» **Stored data entries**:
==*==

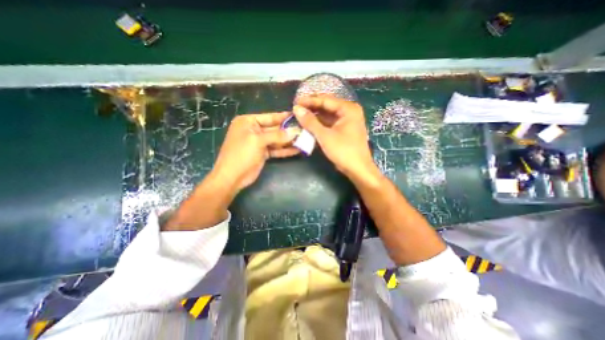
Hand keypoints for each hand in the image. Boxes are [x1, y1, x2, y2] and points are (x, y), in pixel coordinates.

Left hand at [212, 113, 298, 191]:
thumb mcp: (258, 141)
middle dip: (289, 131)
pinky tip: (297, 150)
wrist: (232, 177)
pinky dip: (285, 150)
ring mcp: (259, 143)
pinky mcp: (263, 153)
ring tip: (304, 140)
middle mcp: (254, 130)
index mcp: (248, 122)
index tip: (299, 116)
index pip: (270, 117)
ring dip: (289, 141)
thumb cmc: (242, 154)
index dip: (284, 117)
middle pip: (275, 129)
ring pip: (277, 140)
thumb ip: (278, 135)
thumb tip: (295, 131)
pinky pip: (276, 149)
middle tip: (305, 130)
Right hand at [293, 94, 375, 180]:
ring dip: (314, 117)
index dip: (309, 101)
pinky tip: (309, 125)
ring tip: (300, 117)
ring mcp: (347, 121)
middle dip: (311, 108)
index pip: (325, 100)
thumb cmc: (343, 151)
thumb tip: (296, 109)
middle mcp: (349, 111)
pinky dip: (319, 124)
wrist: (358, 169)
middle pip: (327, 106)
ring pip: (327, 115)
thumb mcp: (325, 136)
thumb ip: (310, 122)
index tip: (294, 103)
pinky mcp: (344, 130)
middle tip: (296, 110)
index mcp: (348, 109)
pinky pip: (330, 123)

==*==

» **What you have to do**:
Reproduce each line of the records exactly and exclude any images.

» **Response**:
Hand keypoints for each hand in the image. Boxes are [x1, y1, x2, y2] and points are (x, y), in pixel coordinates.

Left hand at [212, 113, 298, 191]:
thumb mcp: (258, 141)
middle dip: (289, 131)
pinky tip: (297, 150)
wrist: (232, 177)
pinky dip: (285, 150)
ring mcp: (259, 143)
pinky mcp: (263, 153)
ring tip: (304, 140)
middle mcp: (254, 130)
index mcp: (248, 122)
index tip: (299, 116)
index pip: (270, 117)
ring dip: (289, 141)
thumb cmc: (242, 154)
index dip: (284, 117)
middle pip: (275, 129)
ring pip: (277, 140)
thumb ip: (278, 135)
thumb tip: (295, 131)
pinky pip: (276, 149)
middle tip: (305, 130)
Right hand at [293, 94, 375, 180]:
ring dip: (314, 117)
index dip: (309, 101)
pinky tip: (309, 125)
ring tip: (300, 117)
ring mcp: (347, 121)
middle dip: (311, 108)
index pip: (325, 100)
thumb cmc: (343, 151)
thumb tip: (296, 109)
middle mcp: (349, 111)
pinky dip: (319, 124)
wrist: (358, 169)
middle pip: (327, 106)
ring pip: (327, 115)
thumb mcp: (325, 136)
thumb ip: (310, 122)
index tip: (294, 103)
pinky mcp: (344, 130)
middle tip: (296, 110)
index mcp: (348, 109)
pinky pip: (330, 123)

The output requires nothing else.